Task description ::
Write out the lines from the start of the records through the line with "За твоє щастя, люба!" as a numbered list, skipping any blank lines. Leave the pictures out of your answer.

Material provided ::

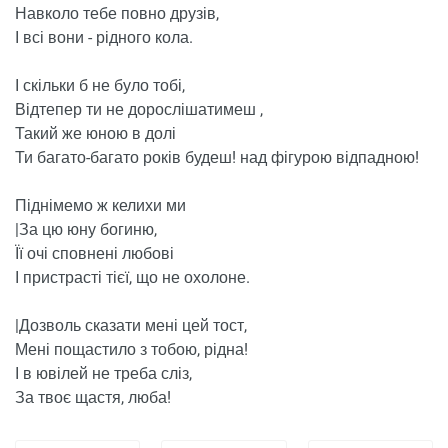
Навколо тебе повно друзів,
І всі вони - рідного кола.
І скільки б не було тобі,
Відтепер ти не дорослішатимеш ,
Такий же юною в долі
Ти багато-багато років будеш! над фігурою відпадною!
Піднімемо ж келихи ми
|За цю юну богиню,
Її очі сповнені любові
І пристрасті тієї, що не охолоне.
|Дозволь сказати мені цей тост,
Мені пощастило з тобою, рідна!
І в ювілей не треба сліз,
За твоє щастя, люба!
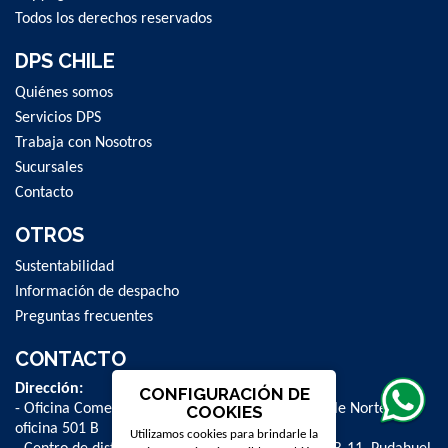
Todos los derechos reservados
DPS CHILE
Quiénes somos
Servicios DPS
Trabaja con Nosotros
Sucursales
Contacto
OTROS
Sustentabilidad
Información de despacho
Preguntas frecuentes
CONTACTO
Dirección:
CONFIGURACIÓN DE
- Oficina Comercial y administrativa: Avenida Valle Norte 841,
COOKIES
oficina 501 B
Utilizamos cookies para brindarle la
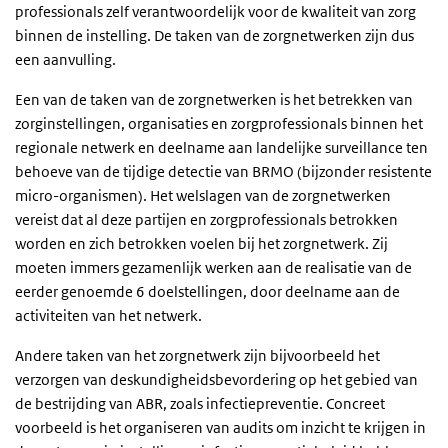
professionals zelf verantwoordelijk voor de kwaliteit van zorg
binnen de instelling. De taken van de zorgnetwerken zijn dus
een aanvulling.
Een van de taken van de zorgnetwerken is het betrekken van
zorginstellingen, organisaties en zorgprofessionals binnen het
regionale netwerk en deelname aan landelijke surveillance ten
behoeve van de tijdige detectie van BRMO (bijzonder resistente
micro-organismen). Het welslagen van de zorgnetwerken
vereist dat al deze partijen en zorgprofessionals betrokken
worden en zich betrokken voelen bij het zorgnetwerk. Zij
moeten immers gezamenlijk werken aan de realisatie van de
eerder genoemde 6 doelstellingen, door deelname aan de
activiteiten van het netwerk.
Andere taken van het zorgnetwerk zijn bijvoorbeeld het
verzorgen van deskundigheidsbevordering op het gebied van
de bestrijding van ABR, zoals infectiepreventie. Concreet
voorbeeld is het organiseren van audits om inzicht te krijgen in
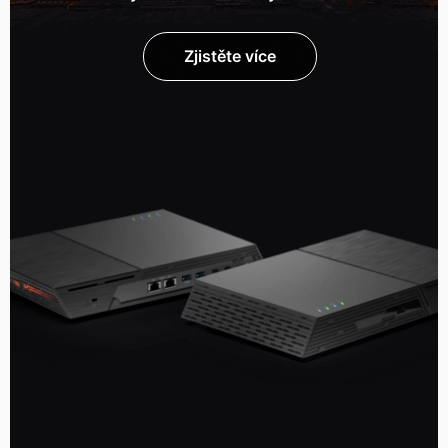
Zjistěte více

Solved exercise ::
1. Навколо тебе повно друзів,
2. І всі вони - рідного кола.
3. І скільки б не було тобі,
4. Відтепер ти не дорослішатимеш ,
5. Такий же юною в долі
6. Ти багато-багато років будеш! над фігурою відпадною!
7. Піднімемо ж келихи ми
8. |За цю юну богиню,
9. Її очі сповнені любові
10. І пристрасті тієї, що не охолоне.
11. |Дозволь сказати мені цей тост,
12. Мені пощастило з тобою, рідна!
13. І в ювілей не треба сліз,
14. За твоє щастя, люба!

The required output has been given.